Resting energy expenditure and body composition in children with HIV infection

The purpose of this study was to determine whether alterations in body composition, resting energy expenditure (REE), and dietary energy intake are associated with growth retardation in HIV-positive children. Body composition (deuterium oxide dilution, skinfold measurements), REE (indirect calorimetry), and energy intake (24-hour weighed food intake) were evaluated in three groups: HIV-positive with growth retardation (HIV+Gr), HIV-positive with normal growth (HIV+); and HIV-uninfected with normal growth (HIV-). Children were between 2 and 11 years of age, afebrile, and free from acute infection. Forty-two children (13 HIV+Gr, 19 HIV+, 10 HIV-) were studied. Lean body mass was significantly reduced in HIV+Gr compared with HIV- (p < .05), and fat mass was significantly reduced in HIV+Gr and HIV+ compared with HIV- (p < .05).

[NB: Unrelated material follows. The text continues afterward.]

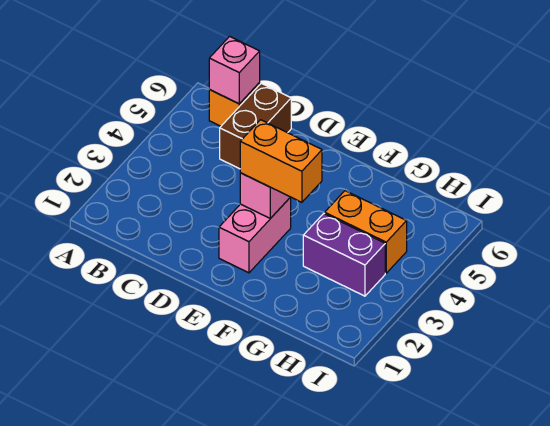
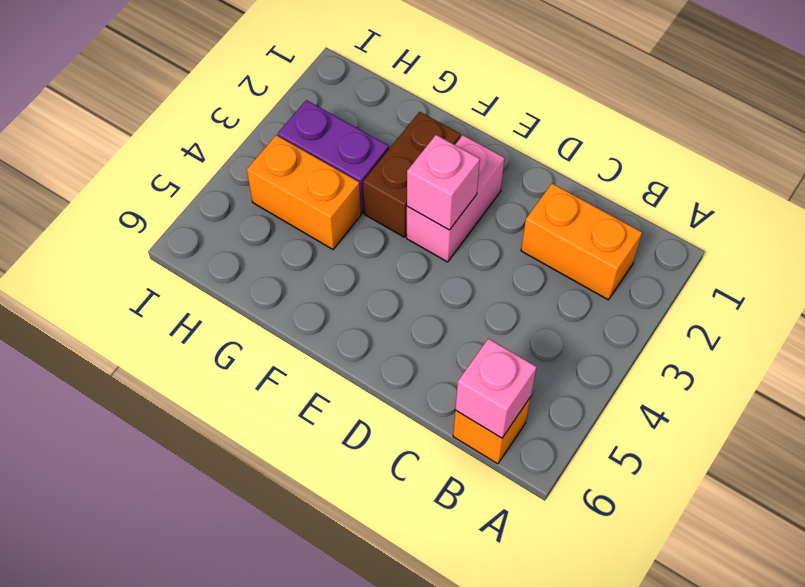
brown 1x2 brick [220,83,291,169] -> brown 1x2 brick moved to [363,112,461,237]
orange 1x2 brick [240,120,322,202] -> orange 1x2 brick moved to [521,183,642,300]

The percentages of lean and fat mass were not significantly different between groups, suggesting that differences in lean and fat mass were proportional to differences in body size. Consistent with reduced lean body mass, mean REE was significantly lower in HIV+Gr compared with HIV- (p < .05). Differences in mean REE/kg of body weight or lean body mass between groups were not statistically significant. A significant negative correlation was found between REE (kcal/kg/day) and weight-for-age (p = .04), and a trend with height-for-age Z-score (p = .07). Mean energy intake was not significantly different between groups. This study suggests that lean and fat mass are proportionately reduced in HIV-positive children with growth retardation. Further studies are necessary to delineate the relationship between energy balance and growth in children with HIV infection.

Whole body protein turnover in children with human immunodeficiency virus (HIV) infection

The purpose of this study was to determine the rate of whole body protein turnover (WBPT) in human immunodeficiency virus (HIV)-infected children, and to determine the relationship between WBPT and growth. The rate of WBPT was calculated from the cumulative excretion of labeled urinary ammonia after a single intravenous dose of 15N-glycine in three groups of children: 1) HIV+ with growth retardation (HIV+ Gr); 2) HIV+ with normal growth (HIV+); and 3) HIV-uninfected with normal growth (HIV-). Twenty-six children between 2 and 11 y of age were studied (10 HIV+ Gr, 12 HIV+, 4 HIV-). All children were afebrile and free of acute infection during the study. Rates of WBPT (mean +/- SD) for the study groups were: HIV+ Gr, 12.2 +/- 4.8; HIV+, 10.7 +/- 5.1; and HIV-, 8.6 +/- 2.1 g.protein.kg-1.d-1 (NS, P > 0.05). Although not statistically significant, mean WBPT was 42% greater in HIV+ Gr, and 24% greater in HIV+ compared to HIV-. Statistically significant correlations were found between WBPT and Z scores for height (r = -0.39, P = 0.05) and weight-for-age (r = -0.51, P = 0.01) and dietary intake of protein (r = 0.39, P = 0.05), and between protein balance (synthesis-catabolism) and intakes of energy (r = 0.47, P = 0.02) and protein (r = 0.40, P = 0.04). There was no statistically significant correlation between WBPT and resting energy expenditure (r = 0.27, P = 0.19), or CD4 cell number (r = 0.05, P = 0.82). These data suggest an association between increased rates of protein turnover and low weight and height-for-age Z scores, and that it may be possible to achieve positive protein balance given an adequate intake of nutrients.